More on the EE: Clarifying Robert’s Review
Warren wrote in to tell us about the Extended DVD and also to respond to Robert’s review which we posted yesterday:
“Hello, since I saw the ROTK EE last night, I though I’d throw my two cents in. First, for all those in NYC, you can purchase the ROTK EE DVD at a video store on the corner of 40th St. and 8th Ave. (across from the Port Authority south building). Take the stairs down leading to the subway and the store is right there (Warning! Lots of adult titles as well). Price is $39.99.
“Also, in terms of Easter Eggs, there are two (both in the same places as in the FOTR EE version). On the first disc we have the interview with Dominic Monaghan and Elijah Wood via satelitle, with Dom pretending to be a German journalist and asking Elijah outrageous questions. Very funny. On the second disc, we find the clip from the MTV movies awards where VinceVaugh and Ben Stiller pitch a Lord of the Rings sequel to PJ. Hysterical!

● Written task 1: From the DVD post, list every abbreviation written entirely in capital letters, giving each one once.

● Material provided:
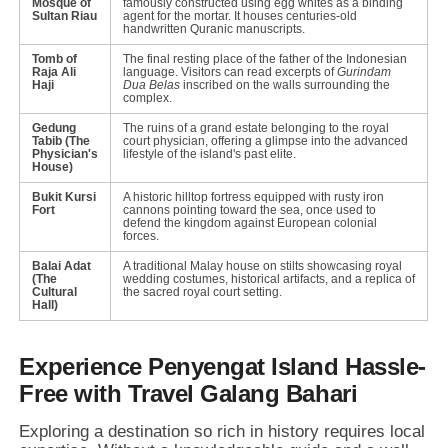
Mosque of
famously constructed using egg whites as a binding
Sultan Riau
agent for the mortar. It houses centuries-old
handwritten Quranic manuscripts.
Tomb of
The final resting place of the father of the Indonesian
Raja Ali
language. Visitors can read excerpts of
Gurindam
Haji
Dua Belas
inscribed on the walls surrounding the
complex.
Gedung
The ruins of a grand estate belonging to the royal
Tabib (The
court physician, offering a glimpse into the advanced
Physician's
lifestyle of the island's past elite.
House)
Bukit Kursi
A historic hilltop fortress equipped with rusty iron
Fort
cannons pointing toward the sea, once used to
defend the kingdom against European colonial
forces.
Balai Adat
A traditional Malay house on stilts showcasing royal
(The
wedding costumes, historical artifacts, and a replica of
Cultural
the sacred royal court setting.
Hall)
Experience Penyengat Island Hassle-
Free with Travel Galang Bahari
Exploring a destination so rich in history requires local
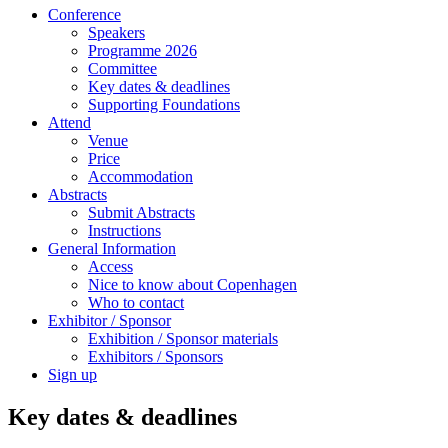
Conference
Speakers
Programme 2026
Committee
Key dates & deadlines
Supporting Foundations
Attend
Venue
Price
Accommodation
Abstracts
Submit Abstracts
Instructions
General Information
Access
Nice to know about Copenhagen
Who to contact
Exhibitor / Sponsor
Exhibition / Sponsor materials
Exhibitors / Sponsors
Sign up
Key dates & deadlines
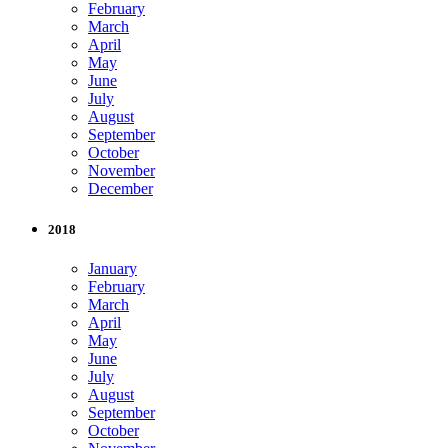
February
March
April
May
June
July
August
September
October
November
December
2018
January
February
March
April
May
June
July
August
September
October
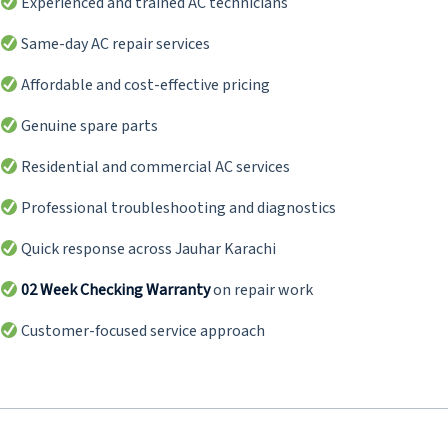
Experienced and trained AC technicians
Same-day AC repair services
Affordable and cost-effective pricing
Genuine spare parts
Residential and commercial AC services
Professional troubleshooting and diagnostics
Quick response across Jauhar Karachi
02 Week Checking Warranty
on repair work
Customer-focused service approach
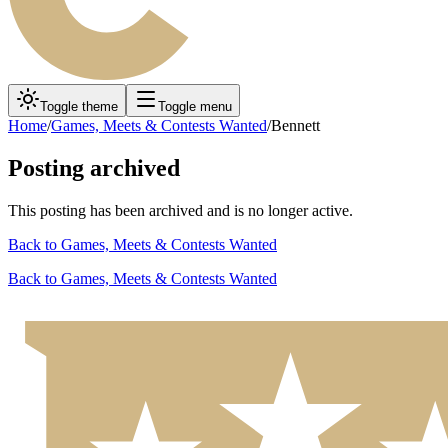
Toggle theme
Toggle menu
Home
/
Games, Meets & Contests Wanted
/
Bennett
Posting archived
This posting has been archived and is no longer active.
Back to
Games, Meets & Contests Wanted
Back to
Games, Meets & Contests Wanted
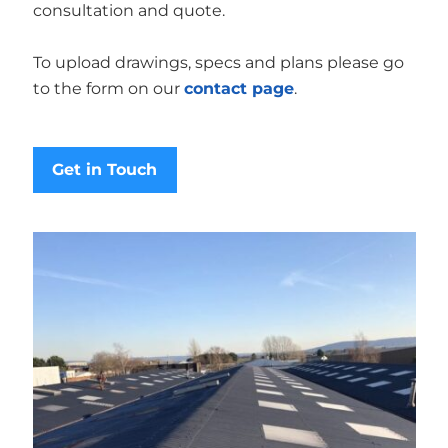
consultation and quote.
To upload drawings, specs and plans please go
to the form on our
contact page
.
Get in Touch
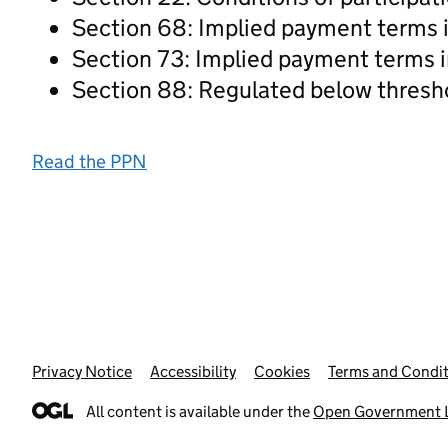
Section 68: Implied payment terms i
Section 73: Implied payment terms i
Section 88: Regulated below thresh
Read the PPN
Privacy Notice
Support links
Accessibility
Cookies
Terms and Condit
All content is available under the
Open Government L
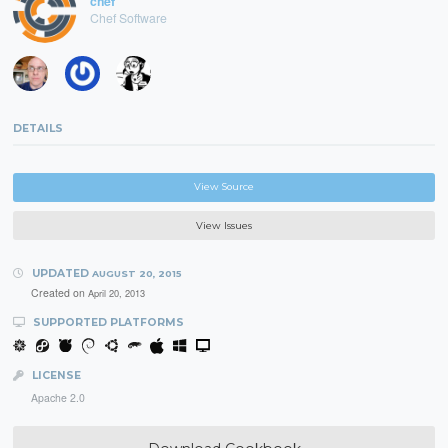
chef
Chef Software
DETAILS
View Source
View Issues
UPDATED
AUGUST 20, 2015
Created on
April 20, 2013
SUPPORTED PLATFORMS
LICENSE
Apache 2.0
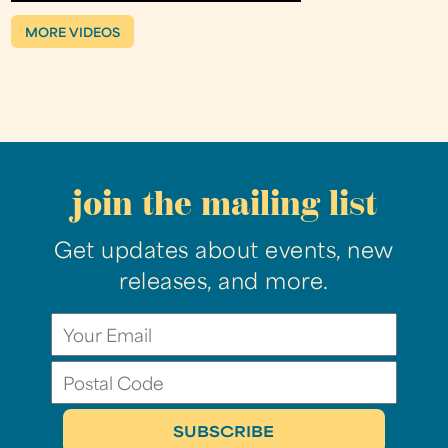
MORE VIDEOS
join the mailing list
Get updates about events, new
releases, and more.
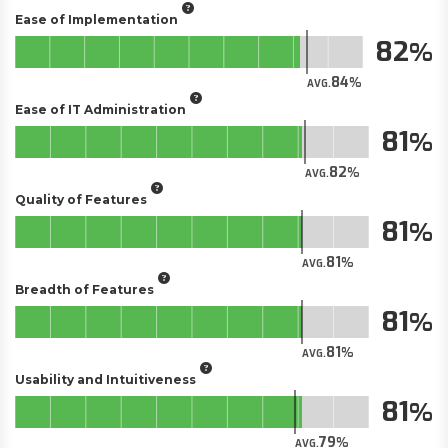
Ease of Implementation
82
84
AVG.
Ease of IT Administration
81
82
AVG.
Quality of Features
81
81
AVG.
Breadth of Features
81
81
AVG.
Usability and Intuitiveness
81
79
AVG.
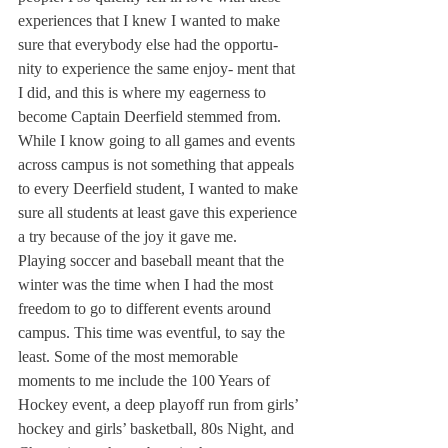
experiences that I knew I wanted to make 
sure that everybody else had the opportu- 
nity to experience the same enjoy- ment that 
I did, and this is where my eagerness to 
become Captain Deerfield stemmed from.
While I know going to all games and events 
across campus is not something that appeals 
to every Deerfield student, I wanted to make 
sure all students at least gave this experience 
a try because of the joy it gave me.
Playing soccer and baseball meant that the 
winter was the time when I had the most 
freedom to go to different events around 
campus. This time was eventful, to say the 
least. Some of the most memorable 
moments to me include the 100 Years of 
Hockey event, a deep playoff run from girls’ 
hockey and girls’ basketball, 80s Night, and 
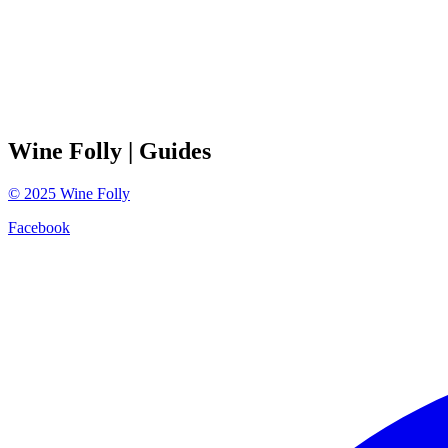
Wine Folly
| Guides
©
2025
Wine Folly
Facebook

● Written task 2: Please find every one of the rows that contains the word "royal", treating case as significant, and copy each such row.

● Solution 1: EE, DVD, ROTK, NYC, FOTR, MTV, PJ

● Solution 2:
The ruins of a grand estate belonging to the royal
A traditional Malay house on stilts showcasing royal
the sacred royal court setting.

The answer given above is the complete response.